I just reviewed the released trailer from Quantic Dream’s upcoming psychological thriller Beyond: Two Souls. Quantic dream is pushing the boundaries in facial modeling and likeness. Willem Dafoe is brilliant and they did a fantastic job using in-house shape capture technology to acquire the shapes and basic deformations of his face. But what about the motion?
This interview with Dafoe shows the facial motion capture setup: standard marker tracking. Unfortunately, it suffers from the usual drawbacks of using optical motion capture for speech:
1. The lower face appears wooden or rigid, due to various limitations: marker sparseness, signal filtering to smooth out noise, and the inherent problem of retargeting marker motion to the facial model’s control parameters. The resulting mouth movements are either too slow or too low in magnitude, and the speech is under-articulated. It’s as if the character LOOKS like he’s mumbling even though he doesn’t sound that way.
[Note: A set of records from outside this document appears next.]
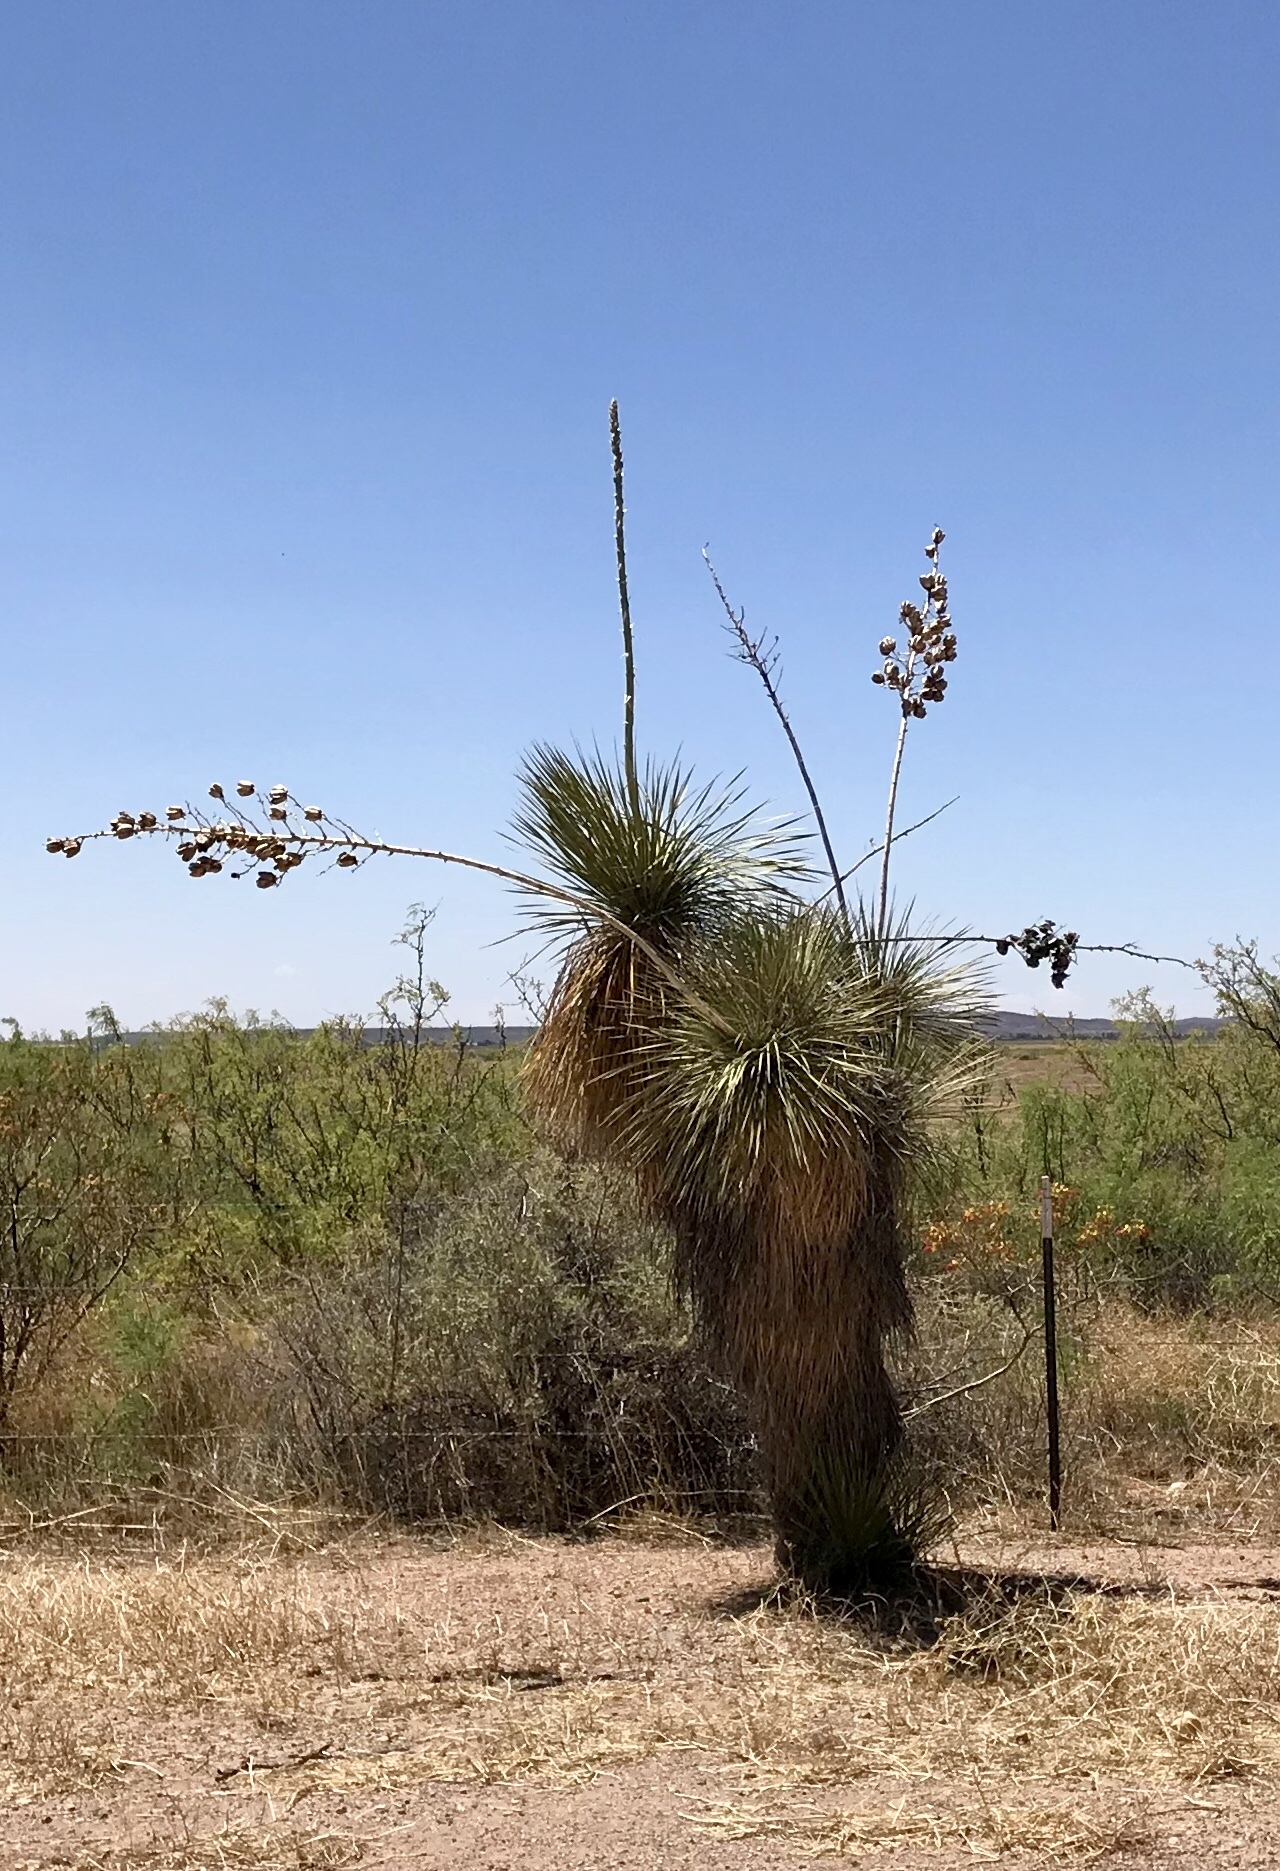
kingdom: Plantae
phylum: Tracheophyta
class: Liliopsida
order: Asparagales
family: Asparagaceae
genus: Yucca
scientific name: Yucca elata
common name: Palmella
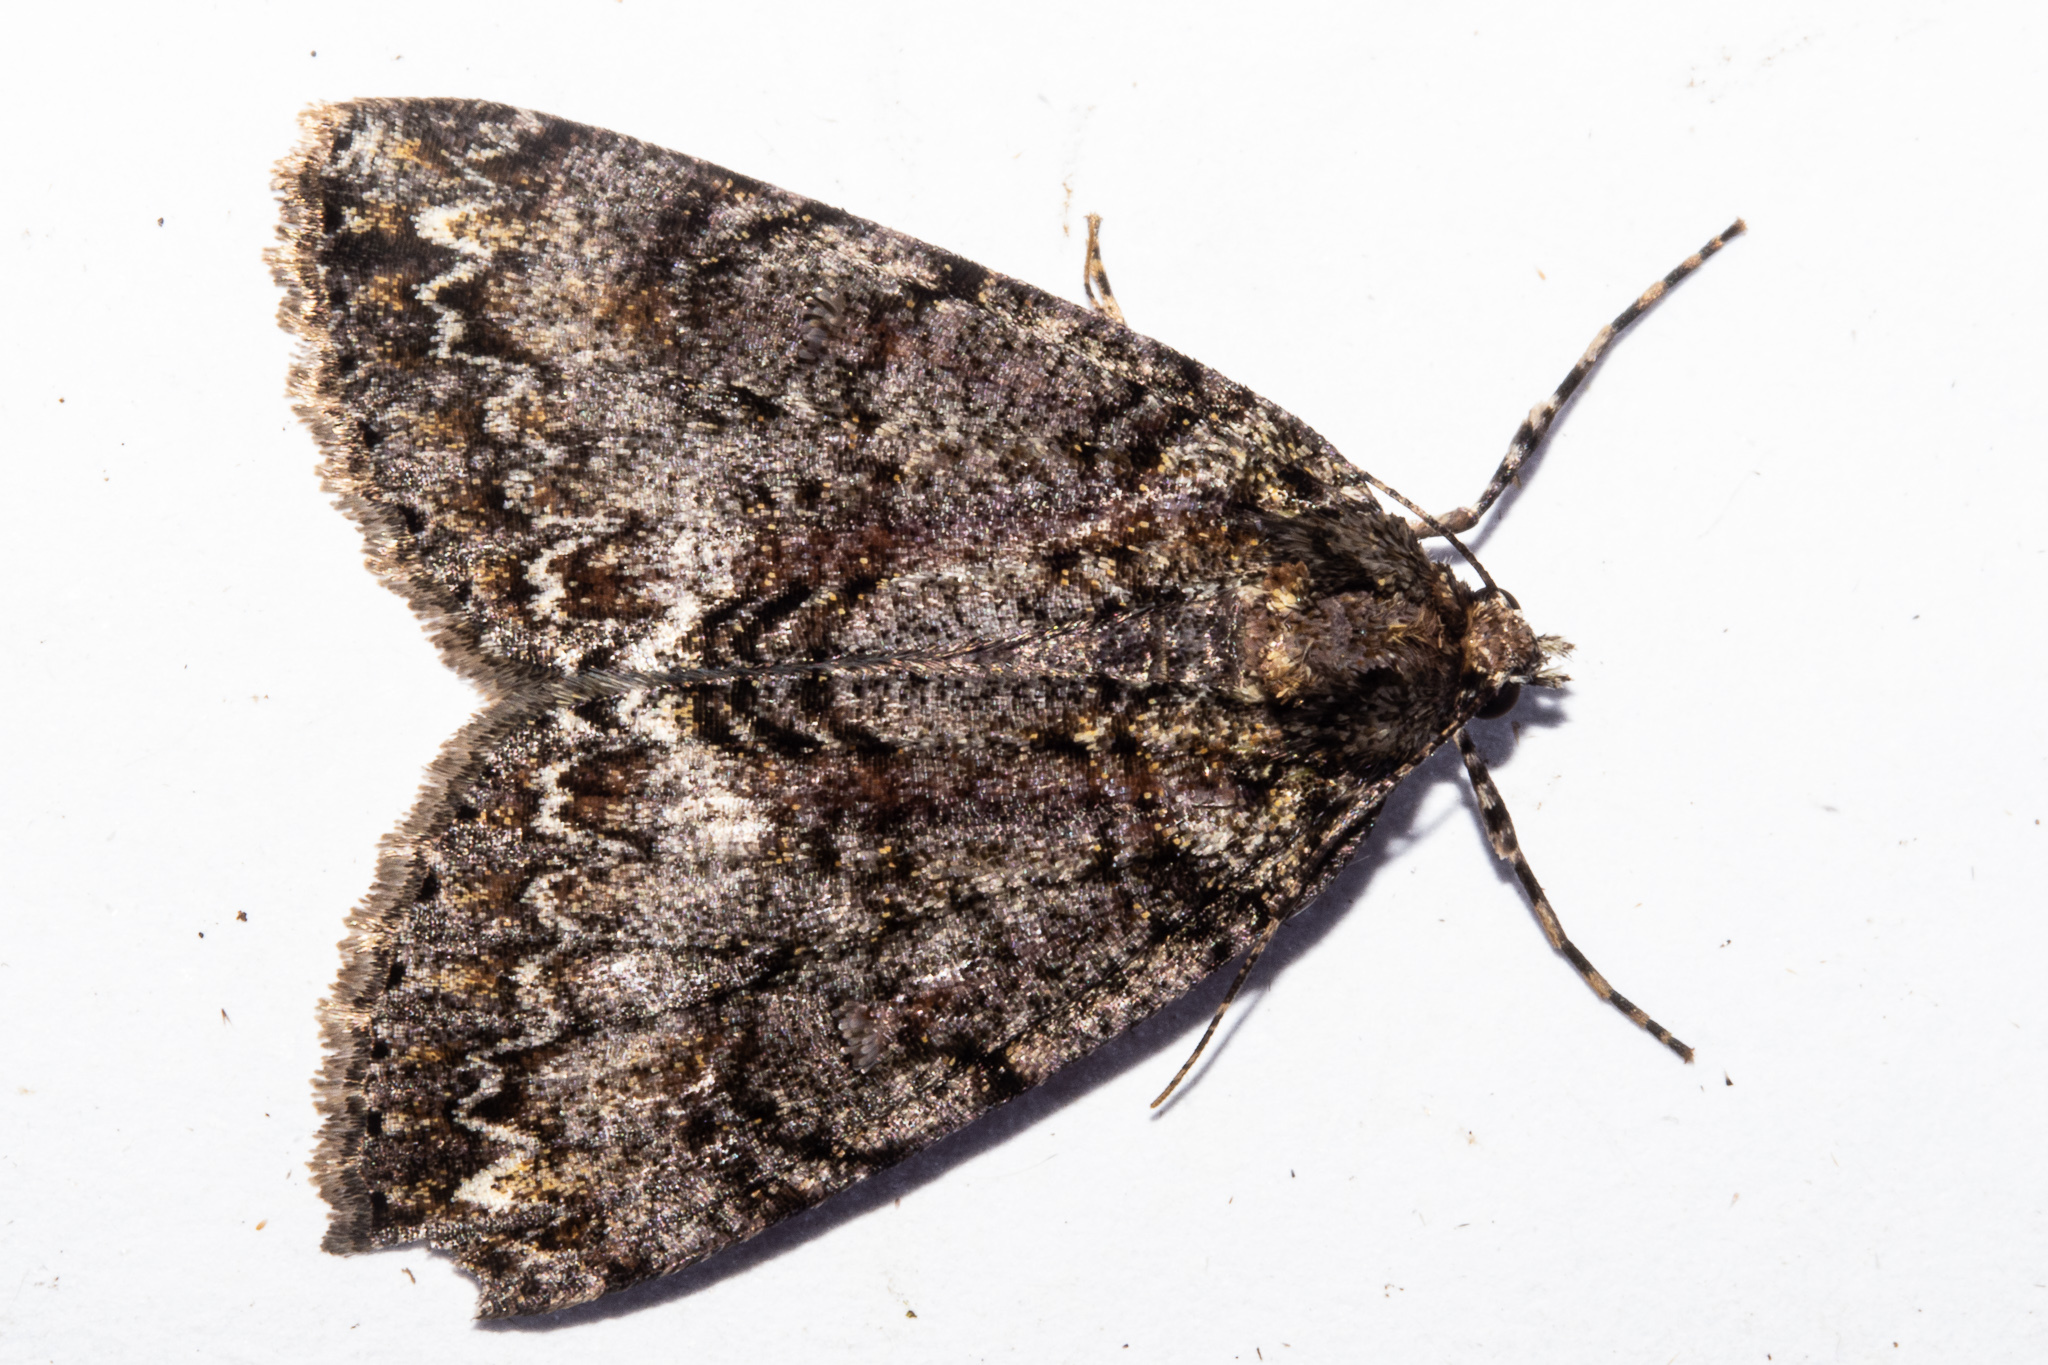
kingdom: Animalia
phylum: Arthropoda
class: Insecta
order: Lepidoptera
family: Geometridae
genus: Pseudocoremia
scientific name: Pseudocoremia suavis
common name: Common forest looper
This creates a visual-auditory mismatch.
2. Critical speech events are missed because the inner lips and teeth can’t be tracked optically. For example, to produce an F or V, the lower lip must come up and press against the upper teeth. This never happens with motion capture because that kind of event can’t be tracked with markers placed around the periphery of the mouth.
Not to boast, but procedural, audio-based animation remains the best solution for the lower face, especially when you are aiming for this level of realism. Gaps in dynamic realism become more noticeable when the static realism is so high.